Trecho fornecido:
----------
Valéria Velasquez Martins

 

Mulher de 50 anos, divorciada, com dois filhos já crescidos e independentes. Já tem experiências com alguns relacionamentos sérios após o casamento, que durou 17 anos, mas sua meta de vida agora é a diversão sem compromisso, como forma de compensar os anos vazios de seu casamento.

 

DIÁRIO DE CAMPO
 

O que os quarentões, que não passaram suas juventudes conectados tão intimamente à internet como os jovens de hoje, buscam (e como agem) nos sites de relacionamento? Essa pergunta serviu de ponto de partida para a minha entrada no site Broto Bacana, voltado exclusivamente para esse público. E a jornada começou. E agora, quem eu seria? Logo pensei numa mulher bem-resolvida, decidida e de personalidade forte, que buscasse na internet a flexibilidade (e felicidade) afetiva que não encontrou, pelo menos em primeira instância, na vida fora rede. A escolha do nome seguiu os mesmo critérios: Valéria é a graça da minha nova identidade.

 

Perambulando pelo Orkut (sim, ainda existe Orkut), entrei em algumas comunidades dos “quarentões” e logo cliquei nos perfis de seus moderadores. Imaginei: devem ser os quarentões-mor. Assim, encontraria os rostos mais indicados para dar vida (mesmo que virtual) à minha personagem. Valéria é morena, de cabelos ondulados, longos e com um volume que parafraseia a força de sua personalidade. O sorriso, amplamente largo, daqueles que só de olhar, já te faz imaginar aquela risada boa, relaxada, imponente. Posso dizer que Valéria é uma típica coroa “inteiraça”, que arranca assobios até dos mais novos. Estava tão imbuída do papel que encarnaria que não me lembro sequer o nome daquela que me “cedeu” seu rosto. Depois do perfil no Broto, fiz uma conta no Messenger, afinal, não poderia abrir espaço para desconfiança caso alguém quisesse uma conversa fora do site.

 

E a jornada começou mesmo, sem chance de voltar atrás. Passeando pelos perfis masculinos no site, sem me tocar que um mundo transcorria à minha volta, não foram raros os olhares alheios curiosos, que deviam se perguntar “Que diabos essa garota faz em site de paquera de coroa?” E pensava eu, com meus botões: “quero paquerar em paz”, totalmente encarnada por minha personagem virtual.
----------
Material apresentado:
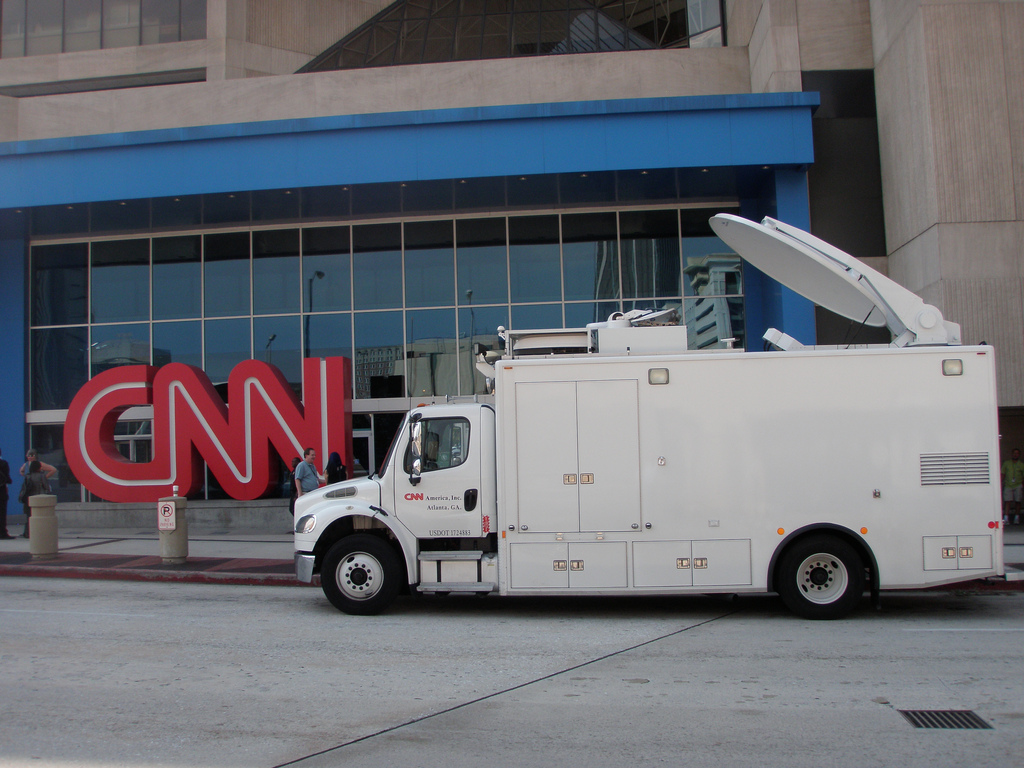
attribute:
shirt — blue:
[288, 467, 317, 496]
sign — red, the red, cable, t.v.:
[52, 344, 353, 513]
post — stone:
[22, 485, 62, 552]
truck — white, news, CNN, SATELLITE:
[273, 182, 993, 608]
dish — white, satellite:
[701, 195, 974, 336]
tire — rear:
[770, 534, 874, 615]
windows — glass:
[26, 195, 753, 502]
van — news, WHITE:
[286, 191, 993, 617]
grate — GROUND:
[889, 696, 993, 735]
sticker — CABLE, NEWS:
[394, 487, 485, 516]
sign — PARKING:
[147, 493, 180, 537]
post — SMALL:
[20, 484, 60, 552]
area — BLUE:
[14, 104, 810, 502]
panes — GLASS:
[27, 201, 747, 493]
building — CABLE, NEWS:
[13, 22, 994, 524]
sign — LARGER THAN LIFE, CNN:
[57, 348, 369, 500]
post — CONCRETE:
[22, 487, 64, 544]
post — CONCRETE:
[145, 485, 200, 552]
----------
Tarefas propostas:
(a) Segundo o diário de campo sobre a personagem Valéria, quanto tempo durou o casamento dela?
(b) Repita fielmente o trecho do diário de campo sobre Valéria que começa em "Valéria Velasquez Martins" e segue até "de seu casamento.".
(c) Dê seguimento ao diário de campo sobre a personagem Valéria a partir do ponto em que ele termina.

Lista de respostas:
(a) O casamento durou 17 anos.

(b)
Valéria Velasquez Martins

 

Mulher de 50 anos, divorciada, com dois filhos já crescidos e independentes. Já tem experiências com alguns relacionamentos sérios após o casamento, que durou 17 anos, mas sua meta de vida agora é a diversão sem compromisso, como forma de compensar os anos vazios de seu casamento.

(c)
Gringo quer teclar

 

Abrir o e-mail de Valéria tornou-se uma ação quase automática, tal como a de abrir, diariamente, a minha caixa de e-mails. Pouco depois de finalizar meu cadastro no Broto Bacana, eis que recebo uma mensagem tão estranha quanto animadora (sim, queria encontrar logo meus pretendentes, ou melhor, meus objetos de estudo). Um perfil sem foto, marcado como feminino, sem idade revelada, um endereço de e-mail esquisito e um nome que mais parecia um codinome. Envergonhado por se considerar o único que nunca havia se casado dentre a maioria dos usuários do site (vê-se um grande número de separados e divorciados), Dion, que na verdade era Stanley, enviou-me por e-mail uma mensagem confusa. O texto estava escrito em português, mas com erros típicos dos que não dominam o idioma: “Eu acredito que a idade, distância, raça e cor não importam, sim o que mais importa no relacionamento é a compreensão que existe entre as duas partes. Eu quero encontrar uma mulher que é, cuidar, compreender, honesto, sincero, isso de uma maneira especial eu gostaria de comunicação com você assim como para nós a conhecemos bem”.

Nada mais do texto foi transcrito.